WHAT YOU ARE ASKED TO DO: Return the listing that follows exactly, with no pictures included.

EXERCISE DATA:
================================
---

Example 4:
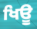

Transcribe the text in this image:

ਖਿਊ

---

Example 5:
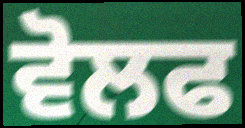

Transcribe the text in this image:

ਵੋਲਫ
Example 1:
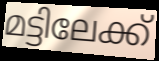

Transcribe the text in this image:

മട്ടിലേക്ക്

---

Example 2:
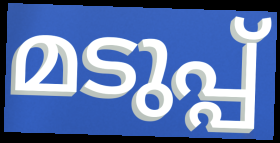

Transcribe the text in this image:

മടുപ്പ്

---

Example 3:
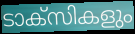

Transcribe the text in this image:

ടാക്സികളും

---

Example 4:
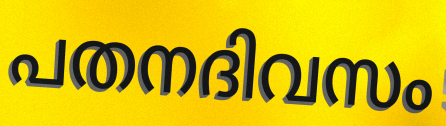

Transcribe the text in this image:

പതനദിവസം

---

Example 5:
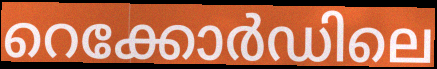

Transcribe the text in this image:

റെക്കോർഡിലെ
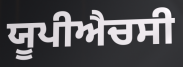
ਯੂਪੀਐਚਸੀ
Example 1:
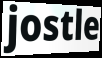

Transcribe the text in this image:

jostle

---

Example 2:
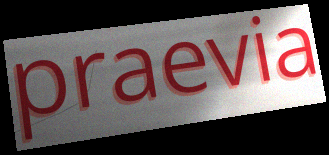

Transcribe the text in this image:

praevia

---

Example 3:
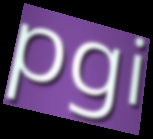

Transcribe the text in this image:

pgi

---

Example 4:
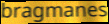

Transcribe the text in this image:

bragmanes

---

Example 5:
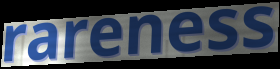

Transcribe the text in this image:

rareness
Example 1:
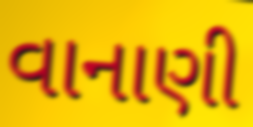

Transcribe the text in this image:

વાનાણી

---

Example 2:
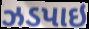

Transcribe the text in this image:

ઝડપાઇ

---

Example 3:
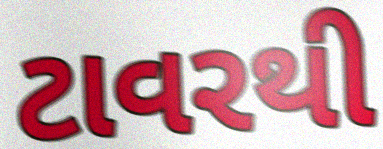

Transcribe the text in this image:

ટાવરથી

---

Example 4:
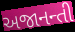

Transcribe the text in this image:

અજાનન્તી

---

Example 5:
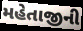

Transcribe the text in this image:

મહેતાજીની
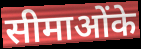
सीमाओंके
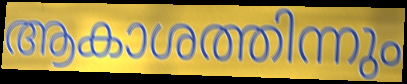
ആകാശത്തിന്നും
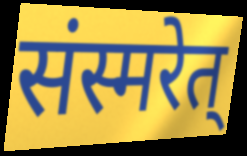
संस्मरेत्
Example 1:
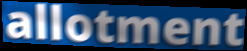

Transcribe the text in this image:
================================
TASK SOLUTION:
---

Example 4:

Transcribe the text in this image:

ਖਿਊ

---

Example 5:

Transcribe the text in this image:

ਵੋਲਫ
Example 1:

Transcribe the text in this image:

മട്ടിലേക്ക്

---

Example 2:

Transcribe the text in this image:

മടുപ്പ്

---

Example 3:

Transcribe the text in this image:

ടാക്സികളും

---

Example 4:

Transcribe the text in this image:

പതനദിവസം

---

Example 5:

Transcribe the text in this image:

റെക്കോർഡിലെ
ਯੂਪੀਐਚਸੀ
Example 1:

Transcribe the text in this image:

jostle

---

Example 2:

Transcribe the text in this image:

praevia

---

Example 3:

Transcribe the text in this image:

pgi

---

Example 4:

Transcribe the text in this image:

bragmanes

---

Example 5:

Transcribe the text in this image:

rareness
Example 1:

Transcribe the text in this image:

વાનાણી

---

Example 2:

Transcribe the text in this image:

ઝડપાઇ

---

Example 3:

Transcribe the text in this image:

ટાવરથી

---

Example 4:

Transcribe the text in this image:

અજાનન્તી

---

Example 5:

Transcribe the text in this image:

મહેતાજીની
सीमाओंके
ആകാശത്തിന്നും
संस्मरेत्
Example 1:

Transcribe the text in this image:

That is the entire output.